Your reply should be a single number, the count of lines in the records that contain "knee".

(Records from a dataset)
= Beginning of Section =

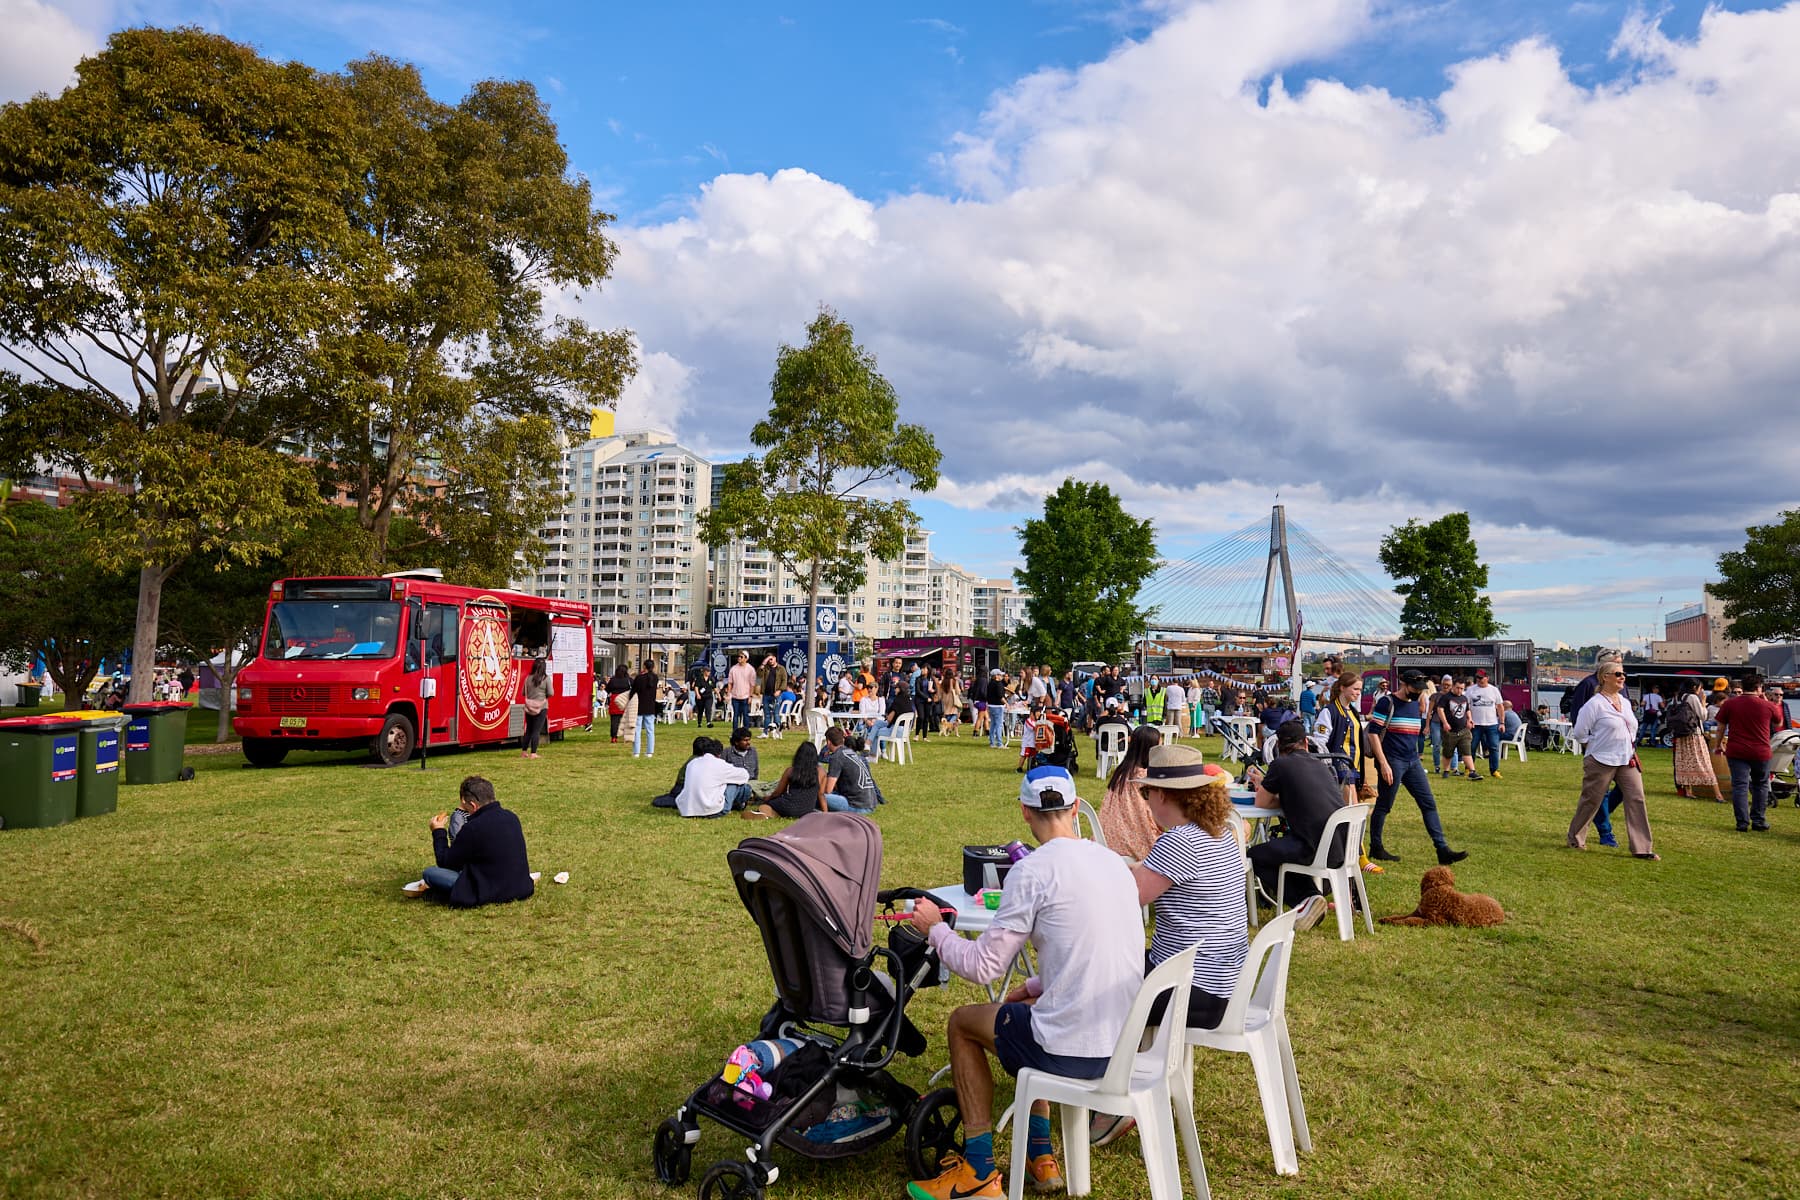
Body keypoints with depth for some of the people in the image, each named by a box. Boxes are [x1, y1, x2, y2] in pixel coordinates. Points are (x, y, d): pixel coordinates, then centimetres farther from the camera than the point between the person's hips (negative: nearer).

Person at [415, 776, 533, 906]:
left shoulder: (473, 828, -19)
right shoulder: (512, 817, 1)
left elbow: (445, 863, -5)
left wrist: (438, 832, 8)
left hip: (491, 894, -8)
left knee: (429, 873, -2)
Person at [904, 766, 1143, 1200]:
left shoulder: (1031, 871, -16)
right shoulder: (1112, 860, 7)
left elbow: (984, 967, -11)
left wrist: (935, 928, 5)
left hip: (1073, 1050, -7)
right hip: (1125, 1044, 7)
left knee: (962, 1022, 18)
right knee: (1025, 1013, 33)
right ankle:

= End of Section =
= Beginning of Section =

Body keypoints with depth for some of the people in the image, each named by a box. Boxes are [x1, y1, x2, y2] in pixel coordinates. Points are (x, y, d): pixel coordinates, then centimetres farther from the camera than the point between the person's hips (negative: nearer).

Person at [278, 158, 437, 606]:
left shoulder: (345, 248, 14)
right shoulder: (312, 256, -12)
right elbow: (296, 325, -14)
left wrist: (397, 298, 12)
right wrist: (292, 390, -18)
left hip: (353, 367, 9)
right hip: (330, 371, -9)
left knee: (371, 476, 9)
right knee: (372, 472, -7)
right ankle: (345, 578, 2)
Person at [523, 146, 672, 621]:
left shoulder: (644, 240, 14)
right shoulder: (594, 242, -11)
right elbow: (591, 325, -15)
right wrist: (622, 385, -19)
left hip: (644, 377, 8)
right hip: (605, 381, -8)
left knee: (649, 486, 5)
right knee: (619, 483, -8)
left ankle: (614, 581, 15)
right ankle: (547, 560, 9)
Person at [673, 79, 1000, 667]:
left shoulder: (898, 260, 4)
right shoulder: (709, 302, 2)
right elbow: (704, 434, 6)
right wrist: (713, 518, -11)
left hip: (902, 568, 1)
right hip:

= End of Section =

* **ANSWER TO THE EXERCISE**: 7